I came across the Virtual Museum of Canada, ‘the largest source of online content and experiences shared by large and small Canadian museums and heritage organizations,’ and spent some time browsing their different exhibits. There’s a huge amount of online content from all across Canada and many different histories. A lot of them are outdated HTML and Flash-based websites but there’s a few new ones as well.
Here are a few of the ones that I thought were most interesting (and, to some extent, best designed; because that influences what I like on the internet). I encourage you to explore some virtual exhibits and learn something you didn’t know about Canadian history. I didn’t know, for example, that Canada interned Jewish refugees in work camps during the Second World War. There’s always more to learn.

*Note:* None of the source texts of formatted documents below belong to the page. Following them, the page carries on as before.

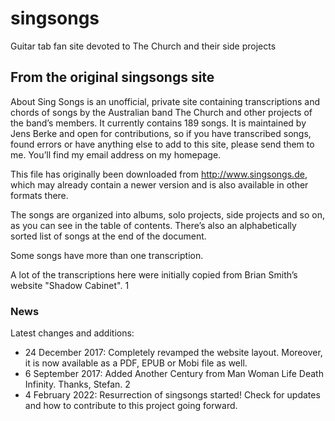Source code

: # singsongs
Guitar tab fan site devoted to The Church and their side projects

## From the original singsongs site

About 
Sing Songs is an unofficial, private site containing transcriptions and chords of songs by the Australian band The Church and other projects of the band’s members. 
It currently contains 189 songs.
It is maintained by Jens Berke and open for contributions, so if you have transcribed songs, found errors or have anything else to add to this site, please send them to me. You’ll find my email address on my homepage.

This file has originally been downloaded from http://www.singsongs.de, which may already contain a newer version and is also available in other formats there. 

The songs are organized into albums, solo projects, side projects and so on, as you can see in the table of contents. There’s also an alphabetically sorted list of songs at the end of the document. 

Some songs have more than one transcription. 

A lot of the transcriptions here were initially copied from Brian Smith’s website "Shadow Cabinet". 1

### News 
Latest changes and additions: 
- 24 December 2017: Completely revamped the website layout. Moreover, it is now available as a PDF, EPUB or Mobi file as well. 
- 6 September 2017: Added Another Century from Man Woman Life Death Infinity. Thanks, Stefan. 2
- 4 February 2022: Resurrection of singsongs started! Check for updates and how to contribute to this project going forward.
        

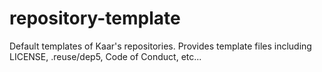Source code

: # repository-template
Default templates of Kaar's repositories. Provides template files including LICENSE, .reuse/dep5, Code of Conduct, etc...
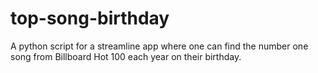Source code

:# top-song-birthday
A python script for a streamline app where one can find the number one song from Billboard Hot 100 each year on their birthday.
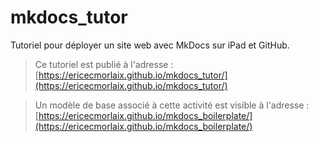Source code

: # mkdocs_tutor
Tutoriel pour déployer un site web avec MkDocs sur iPad et GitHub.

> Ce tutoriel est publié à l'adresse : [https://ericecmorlaix.github.io/mkdocs_tutor/](https://ericecmorlaix.github.io/mkdocs_tutor/)

> Un modèle de base associé à cette activité est visible à l'adresse : [https://ericecmorlaix.github.io/mkdocs_boilerplate/](https://ericecmorlaix.github.io/mkdocs_boilerplate/)  
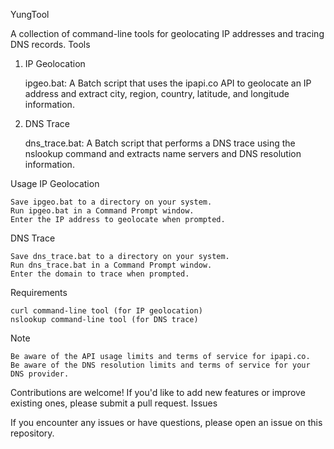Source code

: YungTool

A collection of command-line tools for geolocating IP addresses and tracing DNS records.
Tools
1. IP Geolocation

    ipgeo.bat: A Batch script that uses the ipapi.co API to geolocate an IP address and extract city, region, country, latitude, and longitude information.

2. DNS Trace

    dns_trace.bat: A Batch script that performs a DNS trace using the nslookup command and extracts name servers and DNS resolution information.

Usage
IP Geolocation

    Save ipgeo.bat to a directory on your system.
    Run ipgeo.bat in a Command Prompt window.
    Enter the IP address to geolocate when prompted.

DNS Trace

    Save dns_trace.bat to a directory on your system.
    Run dns_trace.bat in a Command Prompt window.
    Enter the domain to trace when prompted.

Requirements

    curl command-line tool (for IP geolocation)
    nslookup command-line tool (for DNS trace)

Note

    Be aware of the API usage limits and terms of service for ipapi.co.
    Be aware of the DNS resolution limits and terms of service for your DNS provider.


Contributions are welcome! If you'd like to add new features or improve existing ones, please submit a pull request.
Issues

If you encounter any issues or have questions, please open an issue on this repository.
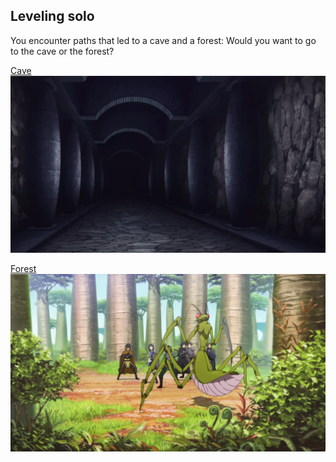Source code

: ## Leveling solo

You encounter paths that led to a cave and a forest: Would you want to go to the cave or the forest?       

[Cave](cavesolo.md)         
![](../images/cave.png)                         

[Forest](forestsolo.md)      
![](../images/forest.png)  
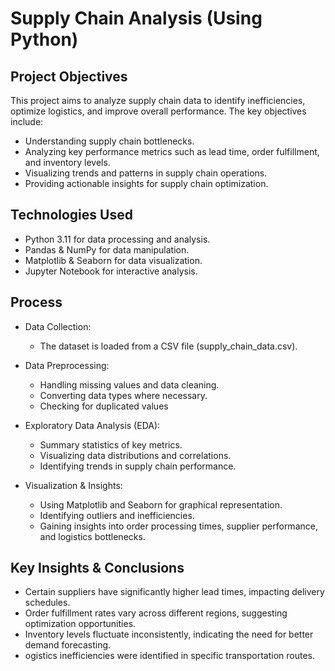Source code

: # Supply Chain Analysis (Using Python)

## Project Objectives
This project aims to analyze supply chain data to identify inefficiencies, optimize logistics, and improve overall performance. The key objectives include:
- Understanding supply chain bottlenecks.
- Analyzing key performance metrics such as lead time, order fulfillment, and inventory levels.
- Visualizing trends and patterns in supply chain operations.
- Providing actionable insights for supply chain optimization.

## Technologies Used
- Python 3.11 for data processing and analysis.
- Pandas & NumPy for data manipulation.
- Matplotlib & Seaborn for data visualization.
- Jupyter Notebook for interactive analysis.

## Process
- Data Collection:
    - The dataset is loaded from a CSV file (supply_chain_data.csv).

- Data Preprocessing:
  - Handling missing values and data cleaning.
  - Converting data types where necessary.
  - Checking for duplicated values

- Exploratory Data Analysis (EDA):
  - Summary statistics of key metrics.
  - Visualizing data distributions and correlations.
  - Identifying trends in supply chain performance.

- Visualization & Insights:
  - Using Matplotlib and Seaborn for graphical representation.
  - Identifying outliers and inefficiencies.
  - Gaining insights into order processing times, supplier performance, and logistics bottlenecks.

## Key Insights & Conclusions
- Certain suppliers have significantly higher lead times, impacting delivery schedules.
- Order fulfillment rates vary across different regions, suggesting optimization opportunities.
- Inventory levels fluctuate inconsistently, indicating the need for better demand forecasting.
- ogistics inefficiencies were identified in specific transportation routes.

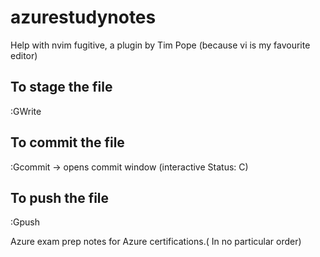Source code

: # azurestudynotes


Help with nvim fugitive, a plugin by Tim Pope (because vi is my favourite editor)

## To stage the file
:GWrite

## To commit the file
:Gcommit -> opens commit window (interactive Status: C)

## To push the file
:Gpush


Azure exam prep notes for Azure certifications.( In no particular order)


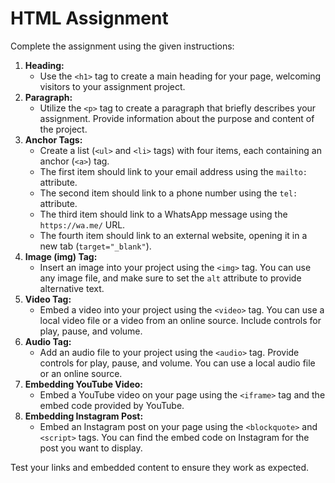 # HTML Assignment

Complete the assignment using the given instructions:

1. **Heading:**
    - Use the `<h1>` tag to create a main heading for your page, welcoming visitors to your assignment project.
2. **Paragraph:**
    - Utilize the `<p>` tag to create a paragraph that briefly describes your assignment. Provide information about the purpose and content of the project.
3. **Anchor Tags:**
    - Create a list (`<ul>` and `<li>` tags) with four items, each containing an anchor (`<a>`) tag.
    - The first item should link to your email address using the `mailto:` attribute.
    - The second item should link to a phone number using the `tel:` attribute.
    - The third item should link to a WhatsApp message using the `https://wa.me/` URL.
    - The fourth item should link to an external website, opening it in a new tab (`target="_blank"`).
4. **Image (img) Tag:**
    - Insert an image into your project using the `<img>` tag. You can use any image file, and make sure to set the `alt` attribute to provide alternative text.
5. **Video Tag:**
    - Embed a video into your project using the `<video>` tag. You can use a local video file or a video from an online source. Include controls for play, pause, and volume.
6. **Audio Tag:**
    - Add an audio file to your project using the `<audio>` tag. Provide controls for play, pause, and volume. You can use a local audio file or an online source.
7. **Embedding YouTube Video:**
    - Embed a YouTube video on your page using the `<iframe>` tag and the embed code provided by YouTube.
8. **Embedding Instagram Post:**
    - Embed an Instagram post on your page using the `<blockquote>` and `<script>` tags. You can find the embed code on Instagram for the post you want to display.

Test your links and embedded content to ensure they work as expected.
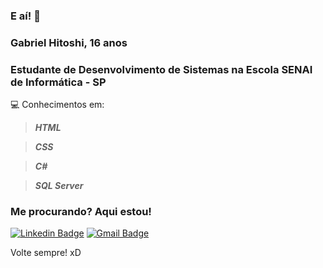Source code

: ### E aí! 👋

### Gabriel Hitoshi, 16 anos

### Estudante de Desenvolvimento de Sistemas na Escola SENAI de Informática - SP

💻 Conhecimentos em:
> **_HTML_**

> **_CSS_**

> **_C#_**

> **_SQL Server_**

### Me procurando? Aqui estou! 

[![Linkedin Badge](https://img.shields.io/badge/-hitoshidev-blue?style=flat-square&logo=Linkedin&logoColor=white&link=https://www.linkedin.com/in/gabriel-yokogawa-95690b1b4/)](https://www.linkedin.com/in/gabriel-yokogawa-95690b1b4/)
[![Gmail Badge](https://img.shields.io/badge/-eumadu.silva@gmail.com-c14438?style=flat-square&logo=Gmail&logoColor=white&link=mailto:eumadu.silva@gmail.com)](mailto:eumadu.silva@gmail.com)

Volte sempre! xD

<!--
**hitoshidevx/hitoshidevx** is a ✨ _special_ ✨ repository because its `README.md` (this file) appears on your GitHub profile.

Here are some ideas to get you started:

- 🔭 I’m currently working on ...
- 🌱 I’m currently learning ...
- 👯 I’m looking to collaborate on ...
- 🤔 I’m looking for help with ...
- 💬 Ask me about ...
- 📫 How to reach me: ...
- 😄 Pronouns: ...
- ⚡ Fun fact: ...
-->
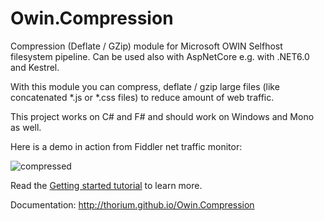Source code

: 
# Owin.Compression

Compression (Deflate / GZip) module for Microsoft OWIN Selfhost filesystem pipeline.
Can be used also with AspNetCore e.g. with .NET6.0 and Kestrel.

With this module you can compress, deflate / gzip large files (like concatenated *.js or *.css files) to reduce amount of web traffic.

This project works on C# and F# and should work on Windows and Mono as well.


Here is a demo in action from Fiddler net traffic monitor:

![compressed](screen.png)

Read the [Getting started tutorial](http://thorium.github.io/Owin.Compression/index.html#Getting-started) to learn more.

Documentation: http://thorium.github.io/Owin.Compression


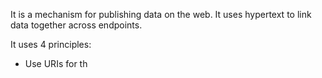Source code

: It is a mechanism for publishing data on the web. It uses hypertext to link data together across endpoints.

It uses 4 principles:
- Use URIs for th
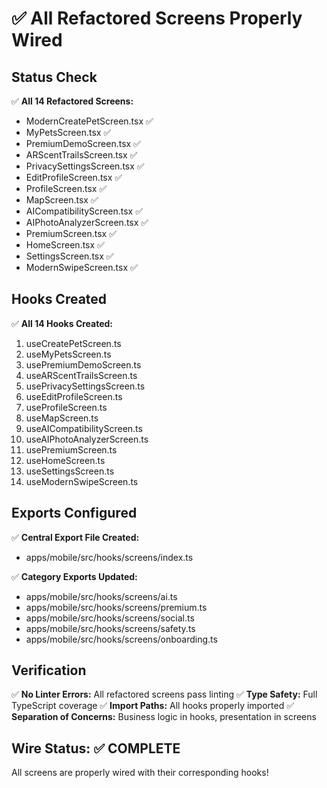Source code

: # ✅ All Refactored Screens Properly Wired

## Status Check

✅ **All 14 Refactored Screens:**
- ModernCreatePetScreen.tsx ✅
- MyPetsScreen.tsx ✅
- PremiumDemoScreen.tsx ✅
- ARScentTrailsScreen.tsx ✅
- PrivacySettingsScreen.tsx ✅
- EditProfileScreen.tsx ✅
- ProfileScreen.tsx ✅
- MapScreen.tsx ✅
- AICompatibilityScreen.tsx ✅
- AIPhotoAnalyzerScreen.tsx ✅
- PremiumScreen.tsx ✅
- HomeScreen.tsx ✅
- SettingsScreen.tsx ✅
- ModernSwipeScreen.tsx ✅

## Hooks Created

✅ **All 14 Hooks Created:**
1. useCreatePetScreen.ts
2. useMyPetsScreen.ts
3. usePremiumDemoScreen.ts
4. useARScentTrailsScreen.ts
5. usePrivacySettingsScreen.ts
6. useEditProfileScreen.ts
7. useProfileScreen.ts
8. useMapScreen.ts
9. useAICompatibilityScreen.ts
10. useAIPhotoAnalyzerScreen.ts
11. usePremiumScreen.ts
12. useHomeScreen.ts
13. useSettingsScreen.ts
14. useModernSwipeScreen.ts

## Exports Configured

✅ **Central Export File Created:**
- apps/mobile/src/hooks/screens/index.ts

✅ **Category Exports Updated:**
- apps/mobile/src/hooks/screens/ai.ts
- apps/mobile/src/hooks/screens/premium.ts
- apps/mobile/src/hooks/screens/social.ts
- apps/mobile/src/hooks/screens/safety.ts
- apps/mobile/src/hooks/screens/onboarding.ts

## Verification

✅ **No Linter Errors:** All refactored screens pass linting
✅ **Type Safety:** Full TypeScript coverage
✅ **Import Paths:** All hooks properly imported
✅ **Separation of Concerns:** Business logic in hooks, presentation in screens

## Wire Status: ✅ COMPLETE

All screens are properly wired with their corresponding hooks!
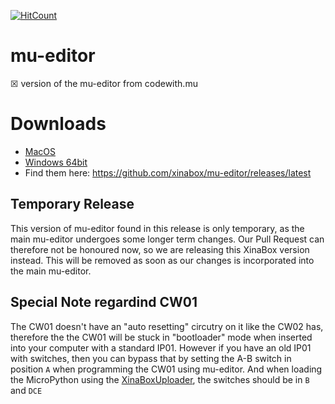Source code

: [![HitCount](http://hits.dwyl.com/xinabox/mu-editor.svg)](http://hits.dwyl.com/xinabox/mu-editor)

# mu-editor
☒ version of the mu-editor from codewith.mu

# Downloads 
- [MacOS](https://github.com/xinabox/mu-editor/releases/download/v1.1.0a2/mu-editor.dmg)
- [Windows 64bit](https://github.com/xinabox/mu-editor/releases/download/v1.1.0a2/mu-editor_64bit.exe)
- Find them here: https://github.com/xinabox/mu-editor/releases/latest

## Temporary Release
This version of mu-editor found in this release is only temporary, as the main mu-editor undergoes some longer term changes. Our Pull Request can therefore not be honoured now, so we are releasing this XinaBox version instead. This will be removed as soon as our changes is incorporated into the main mu-editor.

## Special Note regardind CW01
The CW01 doesn't have an "auto resetting" circutry on it like the CW02 has, therefore the the CW01 will be stuck in "bootloader" mode when inserted into your computer with a standard IP01. However if you have an old IP01 with switches, then you can bypass that by setting the A-B switch in position `A` when programming the CW01 using mu-editor. And when loading the MicroPython using the [XinaBoxUploader](https://github.com/xinabox/XinaBoxUploader/releases/latest), the switches should be in `B` and `DCE`
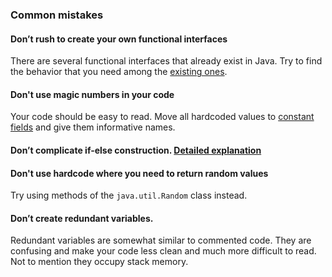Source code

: ### Common mistakes

#### Don’t rush to create your own functional interfaces
There are several functional interfaces that already exist in Java. 
Try to find the behavior that you need among the [existing ones](https://docs.oracle.com/javase/8/docs/api/java/util/function/package-summary.html).
#### Don't use magic numbers in your code
Your code should be easy to read. Move all hardcoded values 
to [constant fields](https://mate-academy.github.io/style-guides/java/java.html#s5.2.4-constant-names) and give them informative names.
#### Don’t complicate if-else construction. [Detailed explanation](./../complicated-if-else.md)
#### Don't use hardcode where you need to return random values
Try using methods of the `java.util.Random` class instead.
#### Don’t create redundant variables.
Redundant variables are somewhat similar to commented code. They are confusing and make your code less clean and much more difficult to read. 
Not to mention they occupy stack memory.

Land of the Thundering Snow
“Join us as we probe the history of snow avalanches and their impact on people and nature in Canada. Through historic records, photographs, recordings and artifacts, we will explore stories of both technical success and tearful sorrow. Avalanche experts will share their experiences revealing nature’s secrets hidden within the stillness of the snowpack and the fury of a snowslide. You will go behind the front lines of avalanche safety and find an army of professionals working for everyone who lives, works, travels, or seeks leisure in avalanche country.”
Living Tradition: The Kwakwaka'wakw Potlatch on the Northwest Coast
“The U’mista Cultural Centre is one of the longest-operating and most successful First Nations cultural facilities in BC, founded in 1980 as a ground-breaking project to house potlatch artifacts which had been seized by government during an earlier period of cultural repression. The return of the potlatch artifacts not only provided U’mista’s name (“the return of something important”), and sparked a general trend toward repatriation of First Nations’ cultural artifacts, it caused the creation of a physical facility and human resources infrastructure which have been successfully operated for over three decades.
“This virtual tour of the Potlatch Gallery at U’mista Cultural Centre comprises 6 different panoramic scenes, with links to high-resolution 360 images for each 3-dimensional object in the collection.”
Enemy Aliens: The Internment of Jewish Refugees in Canada, 1940-1943
“Through testimony and artefacts, this exhibit illustrates a little-known chapter of Canadian history—the story of Canada and the interned refugees. The remarkable postwar contributions of these men highlight the lost potential of the fragment of European Jewry that Canada might have saved. Their journey—from fascist Europe to refuge in England, imprisonment by Britain and Canada and eventual release—is a bittersweet tale of survival during the Holocaust.”
“Expedition Arctic follows the travels of four Canadian Museum of Nature scientists—Jennifer Doubt, Dr. David Gray, Paul Hamilton and Kieran Shepherd—on the 2012 Students on Ice Arctic Youth Expedition across Nunavut and western Greenland. They conducted research and educated youth about the floral, faunal and paleontological richness and history of the Arctic region.”
Narrative Threads: Crafting the Canadian Quilt
“Narrative Threads takes its inspiration from a quintessential Canadian handicraft, the story quilt. Made from scraps of many fabrics, some brand new and some long worn, a story quilt combines carefully crafted panels into a larger multi-generational narrative. What makes this particular quilt “great” is not its size, but the fact that Canadians of any age, background, and skill level, can craft their own panel. No story is too small, or too different, to be Canadian.
“Narrative Threads is not about defining what it means to be a Canadian. Instead it is a space for Canadians from all walks of life to share what is important to them—their traditions, their stories, and personal histories. Working together, our aim is to make a virtual quilt every bit as messy, complex, and wonderful as the country we call home.”